- WORK TO COMPLETE -
All lines in the data bearing the string "rightarrow" should be identified and copied.

Pictures paired with source code:
↓↓↓

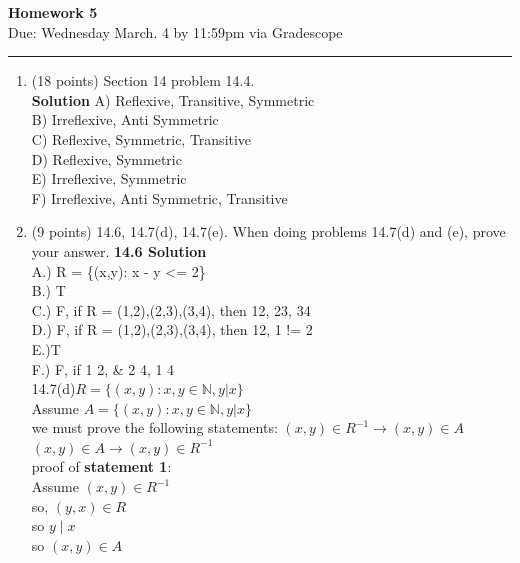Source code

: \documentclass[12pt]{article}
\begin{document}
\begin{center}
  \textbf{\Large Homework 5} \\
Due: Wednesday  March. 4 by 11:59pm
via Gradescope
\end{center}

\hrule

\vspace{0.25in}

\begin{enumerate}
\item (18 points) Section 14 problem 14.4.  \\
\textbf{Solution}
 A) Reflexive, Transitive, Symmetric \\
 B) Irreflexive, Anti Symmetric  \\ 
 C) Reflexive, Symmetric, Transitive  \\
 D) Reflexive, Symmetric  \\
 E) Irreflexive, Symmetric  \\
 F) Irreflexive, Anti Symmetric, Transitive  \\


\item (9 points)  14.6, 14.7(d), 14.7(e).  When doing problems 14.7(d) and (e), prove your answer.
\textbf{14.6 Solution} \\ 
A.) R = \{(x,y): \mid x - y \mid <= 2\} \\
B.) T \\
C.) F, if R = {(1,2),(2,3),(3,4)}, then 12, 23, 34 \\
D.) F, if R = {(1,2),(2,3),(3,4)}, then 12, 1 != 2 \\
E.)T \\
F.) F, if 1  2, & 2 4, 1 \not{} 4 \\

14.7(d)$R=\{(x,y):x,y \in \mathbb{N},y|x \} $\\

Assume $A=\{(x,y):x,y \in \mathbb{N},y|x \} $\\
we must prove the following statements:
$(x,y) \in R^{-1} \rightarrow (x,y) \in A $\\
$(x,y) \in A \rightarrow (x,y) \in R^{-1} $\\

proof of \textbf{statement 1}:\\
Assume $(x,y) \in R^{-1}$\\
so, $(y,x) \in R$\\
so $y \mid x$\\
so $(x,y) \in A$\\


\end{enumerate}
\end{document}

↑↑↑

- TASK OUTPUT -
$(x,y) \in R^{-1} \rightarrow (x,y) \in A $\\
$(x,y) \in A \rightarrow (x,y) \in R^{-1} $\\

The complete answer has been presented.